Thursday, 02/13/2014 2:10:12 PM

Thursday, February 13, 2014 2:10:12 PM

Post# of 20689
In September 2007, our board of directors, upon recommendation of the compensation committee, approved a stock ownership and
retention program for our executive officers and directors. The purpose of the program is to ensure that each of our executive officers and directors has a long-term equity stake in Momenta, to more closely align the interests of the executive officers and directors with those of our stockholders and to further promote our commitment to sound corporate governance.

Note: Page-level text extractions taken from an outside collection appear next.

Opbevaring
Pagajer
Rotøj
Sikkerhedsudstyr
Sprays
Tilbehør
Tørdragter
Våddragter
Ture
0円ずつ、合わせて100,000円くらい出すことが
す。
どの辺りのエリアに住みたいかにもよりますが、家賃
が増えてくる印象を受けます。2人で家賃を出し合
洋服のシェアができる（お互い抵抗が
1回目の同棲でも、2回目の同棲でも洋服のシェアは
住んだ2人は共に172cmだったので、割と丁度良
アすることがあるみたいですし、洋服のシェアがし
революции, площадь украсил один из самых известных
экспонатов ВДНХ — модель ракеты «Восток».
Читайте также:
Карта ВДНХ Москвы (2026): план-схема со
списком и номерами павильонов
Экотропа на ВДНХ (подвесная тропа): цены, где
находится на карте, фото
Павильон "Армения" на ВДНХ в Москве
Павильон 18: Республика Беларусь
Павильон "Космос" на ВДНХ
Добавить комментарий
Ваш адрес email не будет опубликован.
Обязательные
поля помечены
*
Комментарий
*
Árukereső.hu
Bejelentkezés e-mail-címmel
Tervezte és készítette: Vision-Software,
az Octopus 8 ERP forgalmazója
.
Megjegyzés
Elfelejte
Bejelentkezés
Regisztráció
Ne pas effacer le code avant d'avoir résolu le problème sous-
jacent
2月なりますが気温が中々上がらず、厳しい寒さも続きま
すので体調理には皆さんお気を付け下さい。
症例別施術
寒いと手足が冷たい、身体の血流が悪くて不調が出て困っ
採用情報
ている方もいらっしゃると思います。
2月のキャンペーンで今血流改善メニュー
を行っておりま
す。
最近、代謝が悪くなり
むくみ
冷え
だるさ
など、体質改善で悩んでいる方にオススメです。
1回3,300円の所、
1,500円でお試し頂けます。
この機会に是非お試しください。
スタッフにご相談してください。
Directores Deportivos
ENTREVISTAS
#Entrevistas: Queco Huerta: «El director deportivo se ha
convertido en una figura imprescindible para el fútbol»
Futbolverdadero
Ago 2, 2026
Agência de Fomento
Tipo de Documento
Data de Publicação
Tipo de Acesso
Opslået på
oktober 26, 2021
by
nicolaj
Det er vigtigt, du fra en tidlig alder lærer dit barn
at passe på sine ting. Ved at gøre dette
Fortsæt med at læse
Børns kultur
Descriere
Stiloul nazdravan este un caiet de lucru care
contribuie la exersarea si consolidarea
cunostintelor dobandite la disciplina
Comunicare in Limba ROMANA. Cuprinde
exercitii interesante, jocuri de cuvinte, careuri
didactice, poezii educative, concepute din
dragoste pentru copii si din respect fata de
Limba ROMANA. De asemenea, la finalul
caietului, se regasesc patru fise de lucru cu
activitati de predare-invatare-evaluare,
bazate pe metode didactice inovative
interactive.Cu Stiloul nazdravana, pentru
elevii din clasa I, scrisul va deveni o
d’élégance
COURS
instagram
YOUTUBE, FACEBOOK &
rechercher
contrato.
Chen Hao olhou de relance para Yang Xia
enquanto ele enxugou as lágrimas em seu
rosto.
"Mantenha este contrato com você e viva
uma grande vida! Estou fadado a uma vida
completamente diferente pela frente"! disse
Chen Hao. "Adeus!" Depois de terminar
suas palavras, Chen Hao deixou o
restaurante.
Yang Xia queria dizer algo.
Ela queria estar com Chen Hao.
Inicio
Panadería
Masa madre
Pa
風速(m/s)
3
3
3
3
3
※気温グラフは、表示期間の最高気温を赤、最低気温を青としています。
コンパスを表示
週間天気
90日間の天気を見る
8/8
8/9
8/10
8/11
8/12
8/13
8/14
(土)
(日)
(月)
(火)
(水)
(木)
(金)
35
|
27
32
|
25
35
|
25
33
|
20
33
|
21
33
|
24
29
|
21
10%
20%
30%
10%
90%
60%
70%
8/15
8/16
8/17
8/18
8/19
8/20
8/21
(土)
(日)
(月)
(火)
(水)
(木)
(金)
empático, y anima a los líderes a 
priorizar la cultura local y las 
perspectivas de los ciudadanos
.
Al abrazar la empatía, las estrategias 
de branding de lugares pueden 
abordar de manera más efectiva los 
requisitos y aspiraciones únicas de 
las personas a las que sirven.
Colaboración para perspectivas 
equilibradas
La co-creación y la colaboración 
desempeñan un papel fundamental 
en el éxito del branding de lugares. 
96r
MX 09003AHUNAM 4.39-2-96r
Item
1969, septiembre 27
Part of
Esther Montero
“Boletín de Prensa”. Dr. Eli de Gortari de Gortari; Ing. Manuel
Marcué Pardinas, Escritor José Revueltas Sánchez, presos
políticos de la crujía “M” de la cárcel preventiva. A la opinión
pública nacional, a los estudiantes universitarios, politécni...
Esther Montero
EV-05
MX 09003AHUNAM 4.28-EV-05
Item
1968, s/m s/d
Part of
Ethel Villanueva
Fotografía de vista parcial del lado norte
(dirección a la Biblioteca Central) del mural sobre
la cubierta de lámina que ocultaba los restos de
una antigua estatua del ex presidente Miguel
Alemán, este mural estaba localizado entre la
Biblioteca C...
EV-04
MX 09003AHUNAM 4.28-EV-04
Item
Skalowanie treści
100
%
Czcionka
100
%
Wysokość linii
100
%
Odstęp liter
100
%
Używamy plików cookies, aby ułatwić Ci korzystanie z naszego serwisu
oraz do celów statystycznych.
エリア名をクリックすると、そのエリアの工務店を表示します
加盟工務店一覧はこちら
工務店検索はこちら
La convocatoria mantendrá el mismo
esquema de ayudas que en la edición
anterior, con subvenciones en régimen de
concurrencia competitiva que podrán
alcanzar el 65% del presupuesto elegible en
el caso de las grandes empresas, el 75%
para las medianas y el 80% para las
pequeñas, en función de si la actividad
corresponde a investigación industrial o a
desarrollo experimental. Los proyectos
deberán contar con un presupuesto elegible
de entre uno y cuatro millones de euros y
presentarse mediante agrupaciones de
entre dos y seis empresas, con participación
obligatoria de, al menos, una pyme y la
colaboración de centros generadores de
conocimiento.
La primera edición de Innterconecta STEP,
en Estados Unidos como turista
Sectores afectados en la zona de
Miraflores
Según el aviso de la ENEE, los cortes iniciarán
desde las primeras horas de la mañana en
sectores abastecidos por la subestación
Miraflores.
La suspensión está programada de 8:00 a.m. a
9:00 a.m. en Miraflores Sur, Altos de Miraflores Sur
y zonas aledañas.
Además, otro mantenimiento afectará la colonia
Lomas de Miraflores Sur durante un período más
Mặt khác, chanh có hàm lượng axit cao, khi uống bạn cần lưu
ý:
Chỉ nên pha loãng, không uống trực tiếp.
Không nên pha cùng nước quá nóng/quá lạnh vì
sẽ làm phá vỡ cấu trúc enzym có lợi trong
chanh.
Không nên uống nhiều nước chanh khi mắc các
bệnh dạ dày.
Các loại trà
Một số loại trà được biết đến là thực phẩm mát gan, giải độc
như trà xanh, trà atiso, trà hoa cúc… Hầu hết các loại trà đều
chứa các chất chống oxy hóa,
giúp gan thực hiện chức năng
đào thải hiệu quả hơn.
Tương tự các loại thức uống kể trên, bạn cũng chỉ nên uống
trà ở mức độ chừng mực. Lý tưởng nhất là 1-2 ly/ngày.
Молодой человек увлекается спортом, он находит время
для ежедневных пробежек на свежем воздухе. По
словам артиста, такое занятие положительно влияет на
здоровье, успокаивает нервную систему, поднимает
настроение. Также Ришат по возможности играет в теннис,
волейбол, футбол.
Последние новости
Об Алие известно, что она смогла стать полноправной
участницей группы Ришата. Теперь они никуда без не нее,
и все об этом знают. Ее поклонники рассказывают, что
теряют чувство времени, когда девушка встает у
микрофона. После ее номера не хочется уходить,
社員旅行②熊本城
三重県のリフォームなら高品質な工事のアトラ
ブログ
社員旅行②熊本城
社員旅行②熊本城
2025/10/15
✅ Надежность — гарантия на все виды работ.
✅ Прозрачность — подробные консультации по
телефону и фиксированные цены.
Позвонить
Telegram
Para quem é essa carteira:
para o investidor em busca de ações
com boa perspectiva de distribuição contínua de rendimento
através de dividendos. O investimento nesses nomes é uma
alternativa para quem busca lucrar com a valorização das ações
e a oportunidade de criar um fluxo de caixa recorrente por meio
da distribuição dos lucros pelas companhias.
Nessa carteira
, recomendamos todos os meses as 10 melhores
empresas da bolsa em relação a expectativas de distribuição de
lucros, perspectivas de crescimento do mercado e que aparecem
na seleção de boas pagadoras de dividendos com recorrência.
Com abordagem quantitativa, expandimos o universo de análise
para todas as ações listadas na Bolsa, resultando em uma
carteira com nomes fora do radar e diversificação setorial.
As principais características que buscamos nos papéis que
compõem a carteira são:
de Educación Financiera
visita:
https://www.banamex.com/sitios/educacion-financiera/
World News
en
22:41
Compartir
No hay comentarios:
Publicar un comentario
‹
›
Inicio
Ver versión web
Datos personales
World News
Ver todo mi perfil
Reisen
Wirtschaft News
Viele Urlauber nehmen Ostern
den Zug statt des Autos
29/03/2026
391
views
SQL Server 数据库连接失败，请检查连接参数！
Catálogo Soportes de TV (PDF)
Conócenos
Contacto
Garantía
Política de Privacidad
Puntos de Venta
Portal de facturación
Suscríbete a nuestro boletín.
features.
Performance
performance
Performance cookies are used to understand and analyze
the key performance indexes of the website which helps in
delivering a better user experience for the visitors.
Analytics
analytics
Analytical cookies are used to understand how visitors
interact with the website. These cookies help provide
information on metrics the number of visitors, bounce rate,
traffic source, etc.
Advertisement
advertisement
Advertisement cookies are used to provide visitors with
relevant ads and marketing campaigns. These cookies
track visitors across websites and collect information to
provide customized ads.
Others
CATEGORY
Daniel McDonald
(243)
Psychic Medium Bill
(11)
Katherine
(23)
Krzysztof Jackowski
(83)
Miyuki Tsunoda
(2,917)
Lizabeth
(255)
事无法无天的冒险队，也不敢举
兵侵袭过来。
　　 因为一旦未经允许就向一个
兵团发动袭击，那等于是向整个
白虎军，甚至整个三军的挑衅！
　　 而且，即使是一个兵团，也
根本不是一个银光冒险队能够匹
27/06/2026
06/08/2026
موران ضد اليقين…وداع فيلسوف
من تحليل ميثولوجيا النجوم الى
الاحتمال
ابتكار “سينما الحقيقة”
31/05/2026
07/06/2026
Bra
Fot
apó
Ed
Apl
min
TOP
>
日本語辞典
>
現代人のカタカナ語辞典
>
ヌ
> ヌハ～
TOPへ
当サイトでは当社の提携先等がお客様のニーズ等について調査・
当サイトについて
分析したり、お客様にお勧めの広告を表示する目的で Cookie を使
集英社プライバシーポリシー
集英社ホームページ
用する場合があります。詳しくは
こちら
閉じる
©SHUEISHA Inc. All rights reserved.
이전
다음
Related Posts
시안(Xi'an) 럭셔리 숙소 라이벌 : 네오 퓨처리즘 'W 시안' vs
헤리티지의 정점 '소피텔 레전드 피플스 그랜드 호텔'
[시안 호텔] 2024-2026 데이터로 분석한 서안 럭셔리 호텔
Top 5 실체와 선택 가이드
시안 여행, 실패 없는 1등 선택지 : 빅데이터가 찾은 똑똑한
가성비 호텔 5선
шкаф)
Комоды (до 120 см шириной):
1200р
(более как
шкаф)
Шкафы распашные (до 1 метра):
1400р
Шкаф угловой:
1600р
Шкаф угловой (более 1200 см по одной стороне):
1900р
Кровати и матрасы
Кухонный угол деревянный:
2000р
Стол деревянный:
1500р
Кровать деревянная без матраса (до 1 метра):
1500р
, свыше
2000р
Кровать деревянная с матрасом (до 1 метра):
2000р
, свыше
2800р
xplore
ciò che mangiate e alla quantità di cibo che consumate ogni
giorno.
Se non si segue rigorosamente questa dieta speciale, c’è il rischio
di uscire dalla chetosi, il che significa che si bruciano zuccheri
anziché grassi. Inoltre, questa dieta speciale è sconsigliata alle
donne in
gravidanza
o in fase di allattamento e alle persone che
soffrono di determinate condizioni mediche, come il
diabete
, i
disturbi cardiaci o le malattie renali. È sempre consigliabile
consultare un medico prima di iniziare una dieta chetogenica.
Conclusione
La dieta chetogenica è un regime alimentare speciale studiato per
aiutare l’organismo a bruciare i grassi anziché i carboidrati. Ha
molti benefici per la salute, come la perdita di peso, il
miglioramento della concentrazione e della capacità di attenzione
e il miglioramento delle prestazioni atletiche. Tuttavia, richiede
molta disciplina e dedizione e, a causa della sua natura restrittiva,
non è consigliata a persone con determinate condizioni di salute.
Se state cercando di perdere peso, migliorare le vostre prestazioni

As of March 31, 2013, we had two directors and one executive officer that did not hold stock sufficient to satisfy the stock ownership requirements. The compensation committee reviewed the holdings of each of the individuals and concluded to take no other action than the restrictions outlined in the Stock Ownership Guidelines, as had been amended in December 2012, namely that each such director and executive officer is required to retain shares of restricted stock upon the lapse of vesting restrictions, net of shares surrendered or sold to pay applicable withholding taxes and each such director and executive officer may not exercise and sell any stock options (other than to sell or surrender shares for payment of any taxes related to stock option exercises), including without limitation any sales pursuant to a 10b5-1 plan until such time as such director or executive officer is in compliance with the Stock Ownership Guidelines.